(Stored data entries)

● ● ●

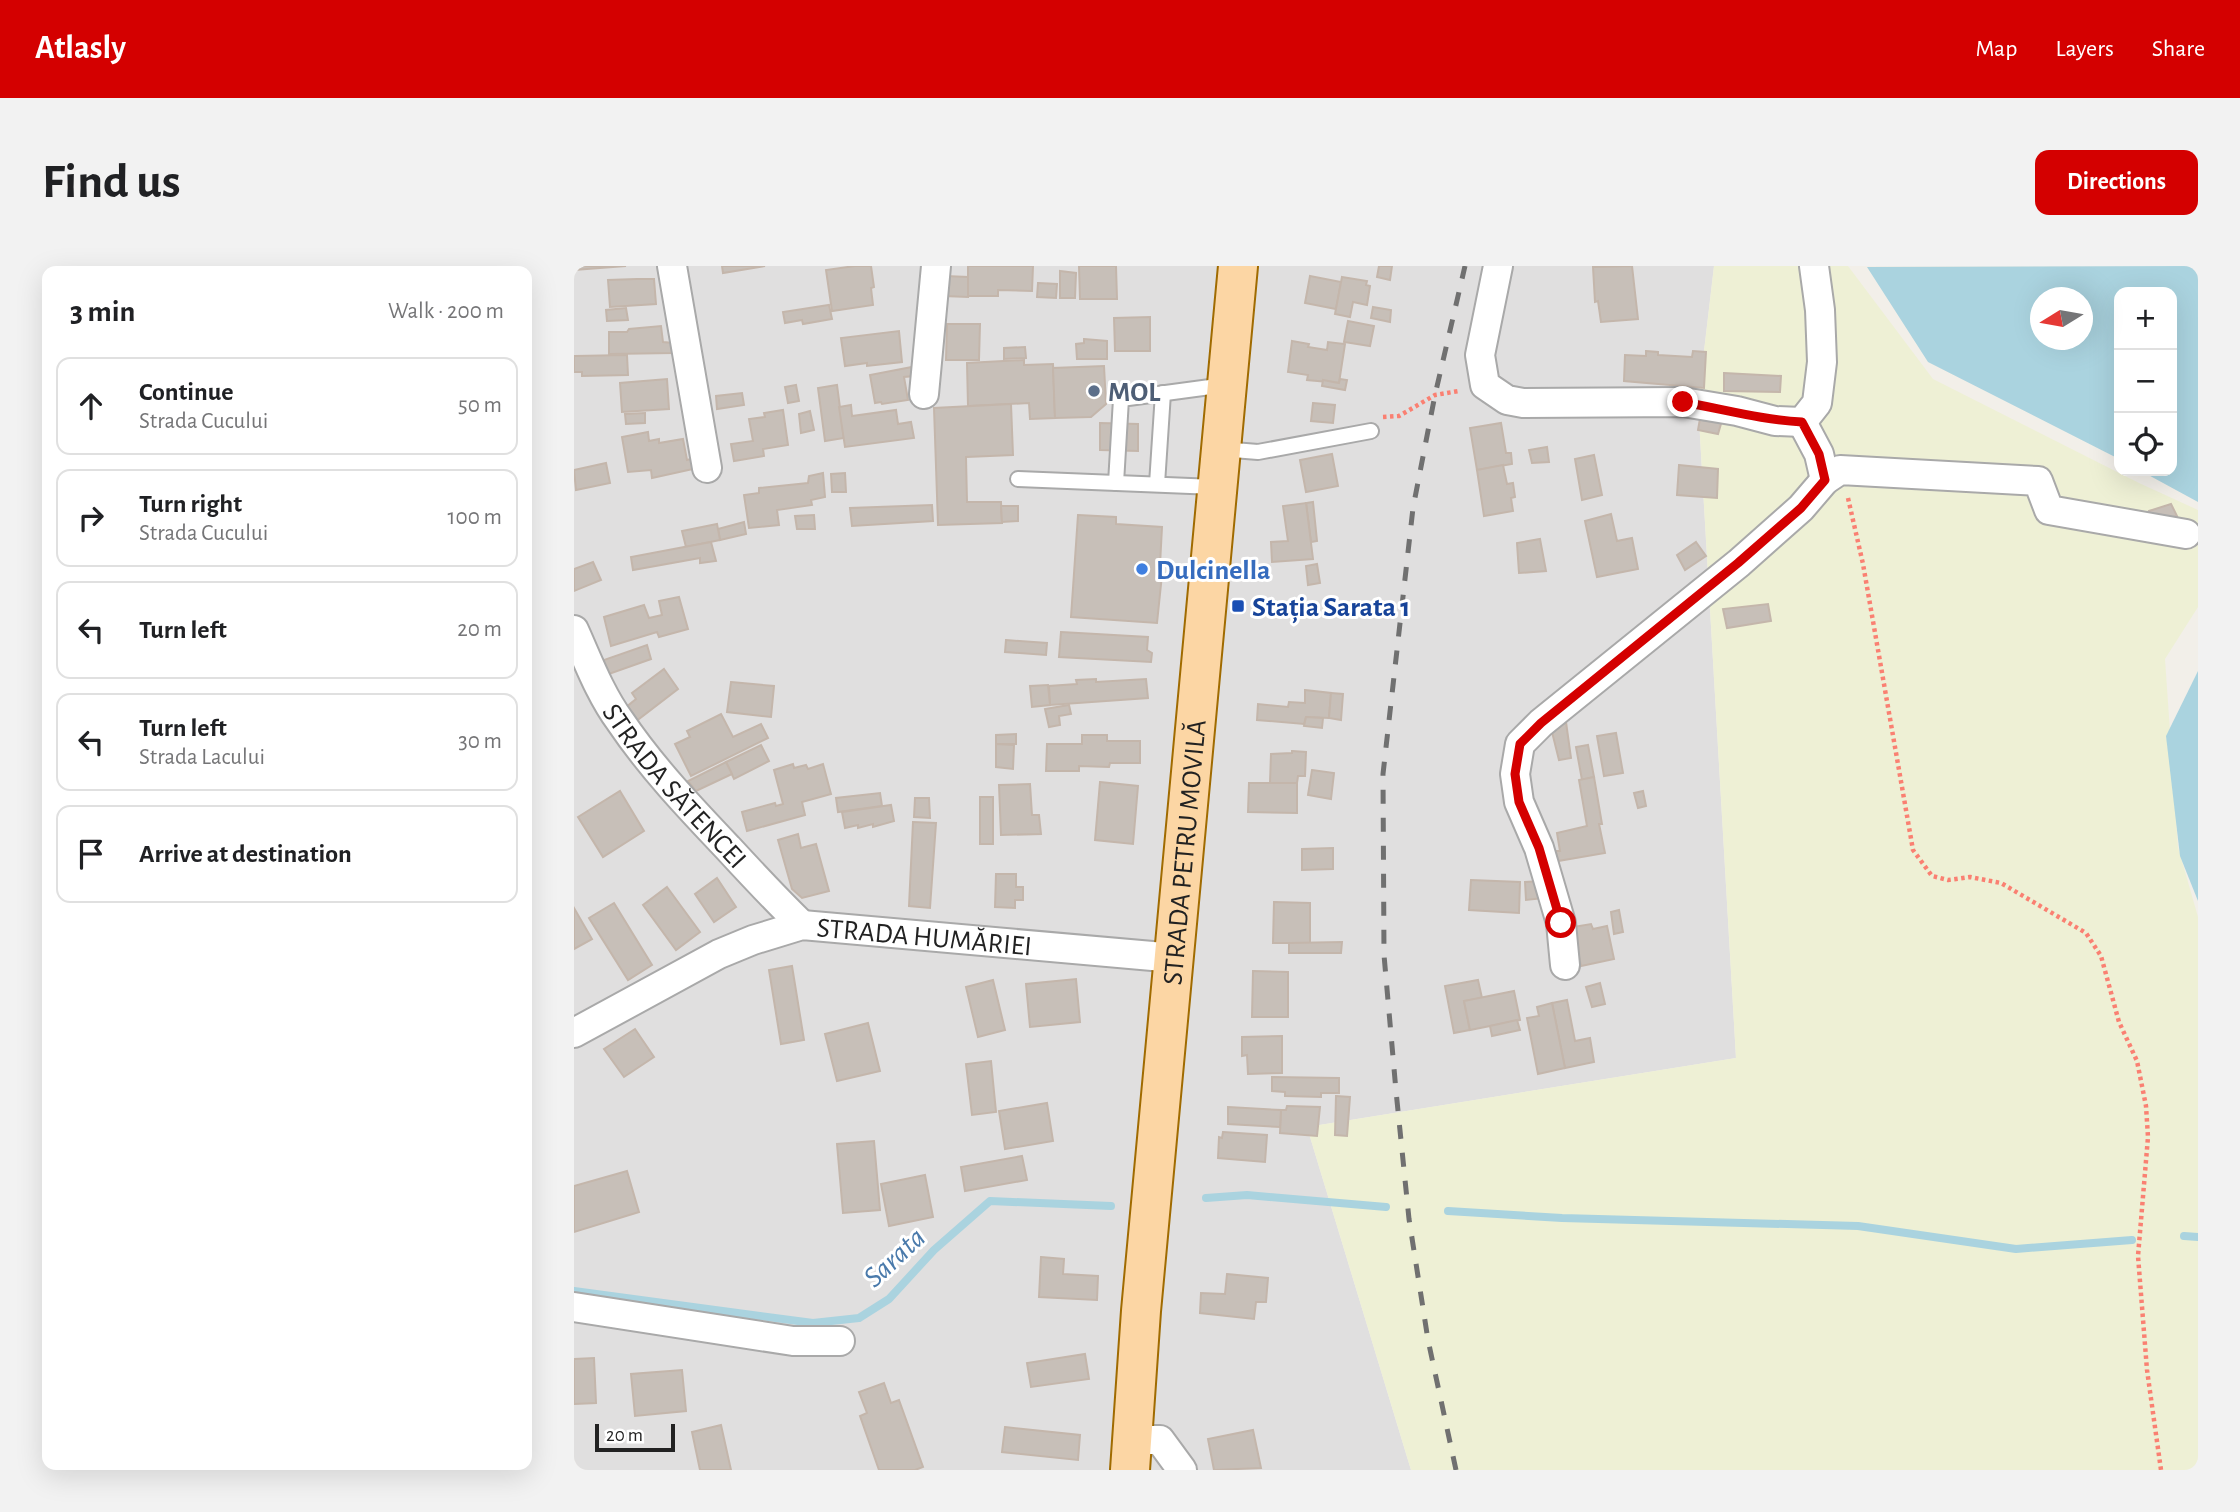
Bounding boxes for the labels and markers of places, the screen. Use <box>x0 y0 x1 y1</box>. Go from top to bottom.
place label: MOL <box>1108 379 1161 407</box>
marker: MOL <box>1086 383 1102 399</box>
place label: Dulcinella <box>1156 557 1271 585</box>
marker: Dulcinella <box>1134 561 1150 577</box>
place label: Stația Sarata 1 <box>1252 594 1410 624</box>
marker: Stația Sarata 1 <box>1230 598 1246 614</box>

● ● ●

● PROBLEM STATEMENT: Render the data above verbatim and without pictures.

● REPLY TO THE EXERCISE:
Bounding boxes for the labels and markers of places, the screen. Use <box>x0 y0 x1 y1</box>. Go from top to bottom.
place label: MOL <box>1108 379 1161 407</box>
marker: MOL <box>1086 383 1102 399</box>
place label: Dulcinella <box>1156 557 1271 585</box>
marker: Dulcinella <box>1134 561 1150 577</box>
place label: Stația Sarata 1 <box>1252 594 1410 624</box>
marker: Stația Sarata 1 <box>1230 598 1246 614</box>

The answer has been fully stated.